## Вопросы
A) Выпишите из текста об Ахматовой и Сталине всё, начиная со слов «В свое время» и вплоть до слов «самых высоких инстанций.».
B) Перечислите фамилии всех людей, которые упоминаются в тексте об Ахматовой и Сталине.
C) Продолжите текст об Ахматовой и Сталине, начав сразу после его последнего предложения.

Некоторые детали свидетельствуют о том, что Сталин прекрасно сознавал поэтический уровень Ахматовой. Не случайно же она попала в список писателей, которых в критический момент, осенью 1941 года, сочли необходимым эвакуировать из Ленинграда и Москвы, оказавшихся под угрозой оккупации. Положение с транспортом было напряженным, поэтому в список вошли прежде всего те писатели, которые – по формулировке «персональных директив» ЦК – «обладали литературной ценностью». Критерии разрабатывал Александров, списки составлял Еголин (позже оба эти функционера сыграли роковую роль в жизни Ахматовой). Фадеев, отвечавший за эвакуацию, докладывал о ее ходе непосредственно Сталину.
В свое время в литературных кругах ходила еще одна история. Когда Анна Ахматова, заболев тифом, лежала в ташкентской больнице, Сталин якобы интересовался ее состоянием («Што дэлает наша манахиня?»). Высокое внимание принесло свои плоды: у постели Ахматовой появилась настольная лампа. Даже если эта история – не более чем легенда, она отражает реальную ситуацию в отношениях между добрым царем и обреченной ждать от него милости «нищей монахиней». Общеизвестно, во всяком случае, что благодаря помощи влиятельных коллег Ахматову перевели в одноместную палату в лучшей больнице Ташкента. Подобную привилегию, для обычного человека практически немыслимую, действительно нельзя было получить без вмешательства самых высоких инстанций.
Сталин в этой истории мог руководствоваться следующими мотивами. Он, как человек, не совсем чуждый литературе и «великодушный», однажды, в 1940 году, уже поднял из забвения задвинутую на задворки литературной жизни поэтессу: несмотря на конфискацию ее сборника, она осталась членом Союза писателей и смогла пережить военные годы в далеком тылу, в узбекской столице. А после возвращения в Ленинград (в мае 1944 года) удостоилась невиданных почестей, за которые, правда, расплатилась несколькими патриотическими стихотворениями, но никогда не занимала демонстративно, как это делали многие советские писатели, пропартийной позиции (даже Булгаков и Пастернак совершали жесты – пускай подчас чисто формальные, – которые должны были выразить их преданность Сталину).

## Исходные данные
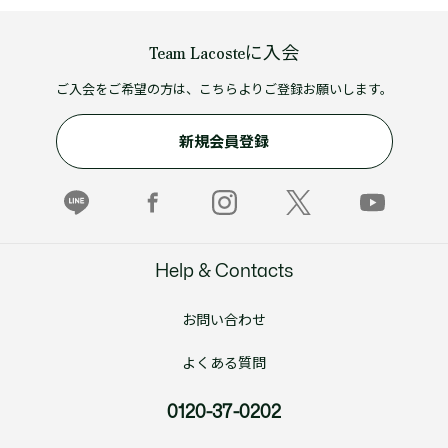
Team Lacosteに入会
ご入会をご希望の方は、こちらよりご登録お願いします。
新規会員登録
Help & Contacts
お問い合わせ
よくある質問
0120-37-0202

## Письменные ответы
A)
В свое время в литературных кругах ходила еще одна история. Когда Анна Ахматова, заболев тифом, лежала в ташкентской больнице, Сталин якобы интересовался ее состоянием («Што дэлает наша манахиня?»). Высокое внимание принесло свои плоды: у постели Ахматовой появилась настольная лампа. Даже если эта история – не более чем легенда, она отражает реальную ситуацию в отношениях между добрым царем и обреченной ждать от него милости «нищей монахиней». Общеизвестно, во всяком случае, что благодаря помощи влиятельных коллег Ахматову перевели в одноместную палату в лучшей больнице Ташкента. Подобную привилегию, для обычного человека практически немыслимую, действительно нельзя было получить без вмешательства самых высоких инстанций.

B) Сталин, Ахматова, Александров, Еголин, Фадеев, Булгаков, Пастернак.

C)
И вот теперь поэтесса встретилась с представителем потенциально враждебной державы, неуклюже вмешавшись в большую политику. Это не могло не вызвать у Сталина раздражения, даже злобы, и он, как логично предположить, решил при первом удобном случае наказать неблагодарную. А если принять во внимание, что в Советском Союзе публичная порка была мерой далеко не самой жестокой, то Сталин вполне мог считать назначенную им форму наказания мягкой и даже гуманной.
Саркастический вопрос, обращенный диктатором к Прокофьеву, действительно ли Ахматова написала «всего» одно, два, три хороших стихотворения, показывает тот специфически советский подход к художественному творчеству, который нашел выражение не только в дискуссии вокруг журналов «Звезда» и «Ленинград», но и был присущ советской культурной политике в целом. «Ленинград» закрыли после августовского постановления с демагогической мотивировкой: в городе, дескать, нет «надлежащих условий» «для издания двух литературно-художественных журналов» (видимо, имеется в виду недостаток талантов). А спустя несколько лет были сокращены – со ста до двенадцати – государственные разрешения на прокат новых фильмов, чтобы уменьшить количество «плохих» кинокартин. По крайней мере, так звучало одно из «неопровержимых» обоснований меры по кардинальной экономии средств.
Аргументация в такого рода решениях чаще всего выглядела откровенно натянутой, но количественный подход был вполне реальным. Хрестоматийным примером может служить критика Ждановым оперы Вано Мурадели «Великая дружба»: «В опере оказались неиспользованными не только богатейшие оркестровые средства Большого театра, но и великолепные голосовые возможности его певцов. Это представляет большой порок, тем более, что нельзя закапывать таланты певцов Большого театра, ориентируя их на пол-октавы, на две трети октавы, в то время как они могут давать две. Нельзя обеднять искусство…» Вот так!
В качестве модели для музыкального произведения здесь, пусть это и не высказано прямо, берется промышленность, производство материальных благ. В своем докладе, произнесенном в Смольном, Жданов прямо признает эту связь. «Некоторым кажется странным, – говорит он, – почему ЦК принял такие крутые меры по литературному вопросу? У нас не привыкли к этому. Считают, что если допущен брак в производстве или не выполнена производственная программа по ширпотребу или не выполнен план заготовок леса, – то объявить за это выговор естественное дело (одобрительный смех в зале), а вот если допущен брак в отношении воспитания человеческих душ, если допущен брак в деле воспитания молодежи, то здесь можно и потерпеть».
В руководстве литературной «индустрией» аппаратчики явно старались пользоваться методами планового хозяйства, заботясь о том, чтобы литературный «вал» содержал как можно меньше идеологического брака. В одном из секретных отчетов агитпропа мы читаем, например, такую победную реляцию: «Только за 1943 год было исключено из планов центральных издательств 432 книги и брошюры, как неактуальные или неподготовленные к печати. Много плохих книг было задержано при просмотре рукописей или версток. <…> Также было задержано значительное число журнальных и газетных статей».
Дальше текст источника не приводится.